Toplumun tüm kesimleri kültürel mirasın yaşatılması ve gelecek kuşaklara aktarılmasından sorumlu. Ama bu yaşatmayı ve aktarmayı yapma düzeyindeki farkındalık hangi boyutta? Esas olarak bunun tartışılması gerektiğini söyleyebiliriz.
Daha önceki konuşmacımızın söylediklerine dikkat ettiğimizde ve yine kültür tarihi ve bilim tarihine baktığımızda, insanlık tarihinden itibaren doğaya katılan veya topluma katılan birçok değerden habersiz olduğumuz ve bugüne gelmediği de görülmektedir. Tabii, burada bunların önemsenmediğini ve bireyler bazında da, yetiştirilen kişiler bazında da bu önemsemenin verilmediğini düşünebiliriz.
Artık, uluslararası rekabette politika ve ekonomiyi çevreleyen temel meseleler giderek daha fazla kültürel kavramlarla izah edilmeye başlandı. Hiçbir kavram birbirinden farklı değil, birbirini etkilemiyor değil, hepsi artık iç içe. Disiplinler arasında da sınırlar kalktı. Sosyal yaşamın en önemli kısmını temsil eden ekonomik faaliyetler, çok çeşitli normlar, kurallar, ahlaki yükümlülükler ve hep birlikte toplumu biçimlendiren direkt alışkanlıklarla da sıkı sıkıya örülmüştür. Artık, ekonomik refahın yaratılmasında da ağırlıklı olarak sosyal sermaye ve bir toplumun bireyleri arasındaki güven ve saygı duygusu ve aynı zamanda iş birliği etkili olmaktadır. Bu yaygınlığı oluşturabilmek için de kültürel değerlerin farkına varmak gerekiyor ve vardırmak gerekiyor.

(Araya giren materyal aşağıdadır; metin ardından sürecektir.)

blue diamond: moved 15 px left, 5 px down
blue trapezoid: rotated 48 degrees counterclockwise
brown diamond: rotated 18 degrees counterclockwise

Çünkü özellikle son günlerde gündemde olan ifade şu hem siyasal bilimciler hem de sosyal bilimciler tarafından vurgulanan: "Artık, toplumları ayrıştıran ideolojiler değil, toplumları ayrıştıran sahip oldukları kültürel değerlerdir." Eğer biz bunun farkında olan bir toplum isek şekillendirmemizi buna göre yapmamız lazım, farkındalık düzeyini buna göre yapmamız lazım ki kültürel değerlere, kültürel varlıklara, özellikle sosyal dokunun önemli mihenk taşı olan bu yapıya çok önem vermemiz gerekmektedir.
Şimdi, buradan, bunun için diyoruz ki: Artık, kültürel değerlerin değer temelli yaratıcı çözümler üretmede eğitim kurumlarının öneminin ihmal edilmemesi lazım. Bir yerde, siz, Kültür Bakanlığı olarak bunları toparlayabilirsiniz, derleyebilirsiniz. Ama şunun hiçbir zaman unutulmaması gerekiyor ki: Bunları üretecek olan, bunları kullanacak olan insanlar olduğu için temel problemin aslında insan yetiştirme sistemimizde yattığını da görmemiz gerekmektedir.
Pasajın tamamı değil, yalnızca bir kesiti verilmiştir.